*** GIVEN DATA ***
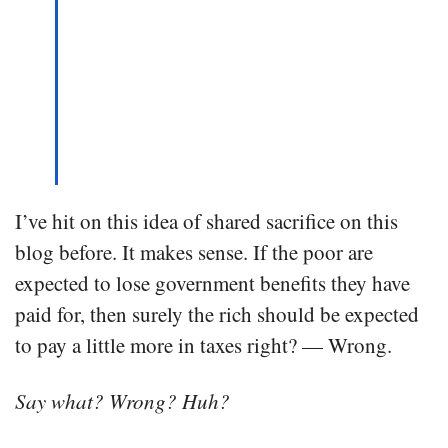
I’ve hit on this idea of shared sacrifice on this
blog before. It makes sense. If the poor are
expected to lose government benefits they have
paid for, then surely the rich should be expected
to pay a little more in taxes right? — Wrong.
Say what? Wrong? Huh?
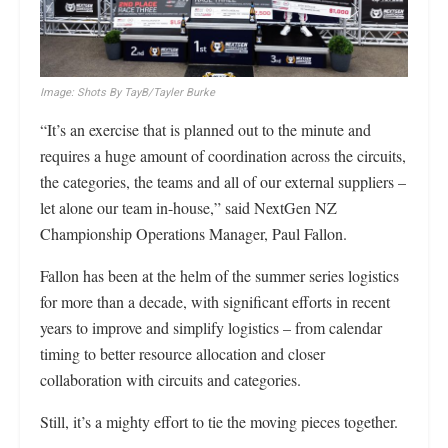
Image: Shots By TayB/Tayler Burke
“It’s an exercise that is planned out to the minute and
requires a huge amount of coordination across the circuits,
the categories, the teams and all of our external suppliers –
let alone our team in-house,” said NextGen NZ
Championship Operations Manager, Paul Fallon.
Fallon has been at the helm of the summer series logistics
for more than a decade, with significant efforts in recent
years to improve and simplify logistics – from calendar
timing to better resource allocation and closer
collaboration with circuits and categories.
Still, it’s a mighty effort to tie the moving pieces together.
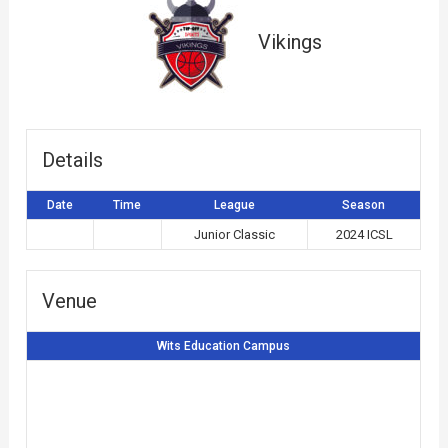
Vikings
Details
Date
Time
League
Season
Junior Classic
2024 ICSL
Venue
Wits Education Campus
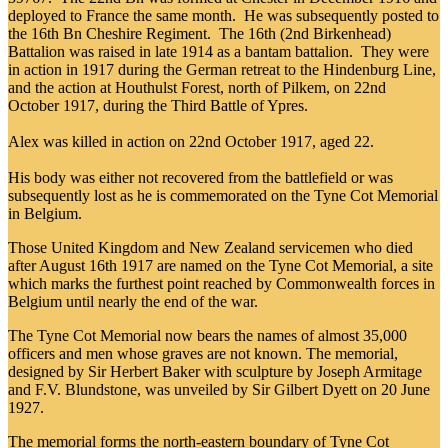
deployed to France the same month. He was subsequently posted to
the 16th Bn Cheshire Regiment. The 16th (2nd Birkenhead)
Battalion was raised in late 1914 as a bantam battalion. They were
in action in 1917 during the German retreat to the Hindenburg Line,
and the action at Houthulst Forest, north of Pilkem, on 22nd
October 1917, during the Third Battle of Ypres.
Alex was killed in action on 22nd October 1917, aged 22.
His body was either not recovered from the battlefield or was
subsequently lost as he is commemorated on the Tyne Cot Memorial
in Belgium.
Those United Kingdom and New Zealand servicemen who died
after August 16th 1917 are named on the Tyne Cot Memorial, a site
which marks the furthest point reached by Commonwealth forces in
Belgium until nearly the end of the war.
The Tyne Cot Memorial now bears the names of almost 35,000
officers and men whose graves are not known. The memorial,
designed by Sir Herbert Baker with sculpture by Joseph Armitage
and F.V. Blundstone, was unveiled by Sir Gilbert Dyett on 20 June
1927.
The memorial forms the north-eastern boundary of Tyne Cot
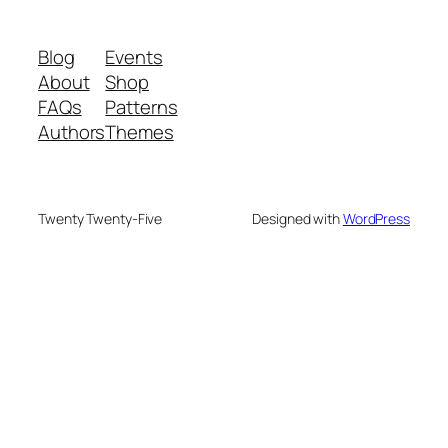
Blog
Events
About
Shop
FAQs
Patterns
Authors
Themes
Twenty Twenty-Five
Designed with
WordPress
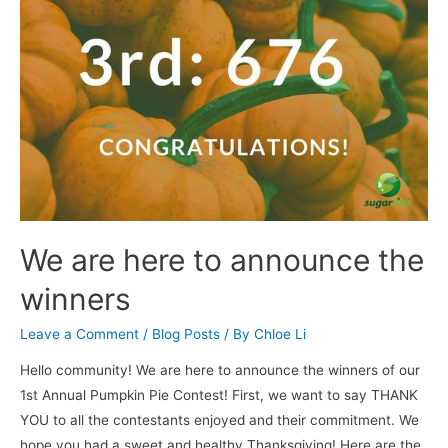
We are here to announce the
winners
Leave a Comment
/
Blog Posts
/ By
Chloe Li
Hello community! We are here to announce the winners of our
1st Annual Pumpkin Pie Contest! First, we want to say THANK
YOU to all the contestants enjoyed and their commitment. We
hope you had a sweet and healthy Thanksgiving! Here are the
***
WHAT TO DO: Can you copy the text from every part of the listing above word for word, line by line, and leave the pictures out?

YOUR RESPONSE:
I’ve hit on this idea of shared sacrifice on this
blog before. It makes sense. If the poor are
expected to lose government benefits they have
paid for, then surely the rich should be expected
to pay a little more in taxes right? — Wrong.
Say what? Wrong? Huh?
Image: Shots By TayB/Tayler Burke
“It’s an exercise that is planned out to the minute and
requires a huge amount of coordination across the circuits,
the categories, the teams and all of our external suppliers –
let alone our team in-house,” said NextGen NZ
Championship Operations Manager, Paul Fallon.
Fallon has been at the helm of the summer series logistics
for more than a decade, with significant efforts in recent
years to improve and simplify logistics – from calendar
timing to better resource allocation and closer
collaboration with circuits and categories.
Still, it’s a mighty effort to tie the moving pieces together.
Vikings
Details
Date
Time
League
Season
Junior Classic
2024 ICSL
Venue
Wits Education Campus
deployed to France the same month. He was subsequently posted to
the 16th Bn Cheshire Regiment. The 16th (2nd Birkenhead)
Battalion was raised in late 1914 as a bantam battalion. They were
in action in 1917 during the German retreat to the Hindenburg Line,
and the action at Houthulst Forest, north of Pilkem, on 22nd
October 1917, during the Third Battle of Ypres.
Alex was killed in action on 22nd October 1917, aged 22.
His body was either not recovered from the battlefield or was
subsequently lost as he is commemorated on the Tyne Cot Memorial
in Belgium.
Those United Kingdom and New Zealand servicemen who died
after August 16th 1917 are named on the Tyne Cot Memorial, a site
which marks the furthest point reached by Commonwealth forces in
Belgium until nearly the end of the war.
The Tyne Cot Memorial now bears the names of almost 35,000
officers and men whose graves are not known. The memorial,
designed by Sir Herbert Baker with sculpture by Joseph Armitage
and F.V. Blundstone, was unveiled by Sir Gilbert Dyett on 20 June
1927.
The memorial forms the north-eastern boundary of Tyne Cot
Blog
Events
About
Shop
FAQs
Patterns
Authors
Themes
Twenty Twenty-Five
Designed with
WordPress
We are here to announce the
winners
Leave a Comment
/
Blog Posts
/ By
Chloe Li
Hello community! We are here to announce the winners of our
1st Annual Pumpkin Pie Contest! First, we want to say THANK
YOU to all the contestants enjoyed and their commitment. We
hope you had a sweet and healthy Thanksgiving! Here are the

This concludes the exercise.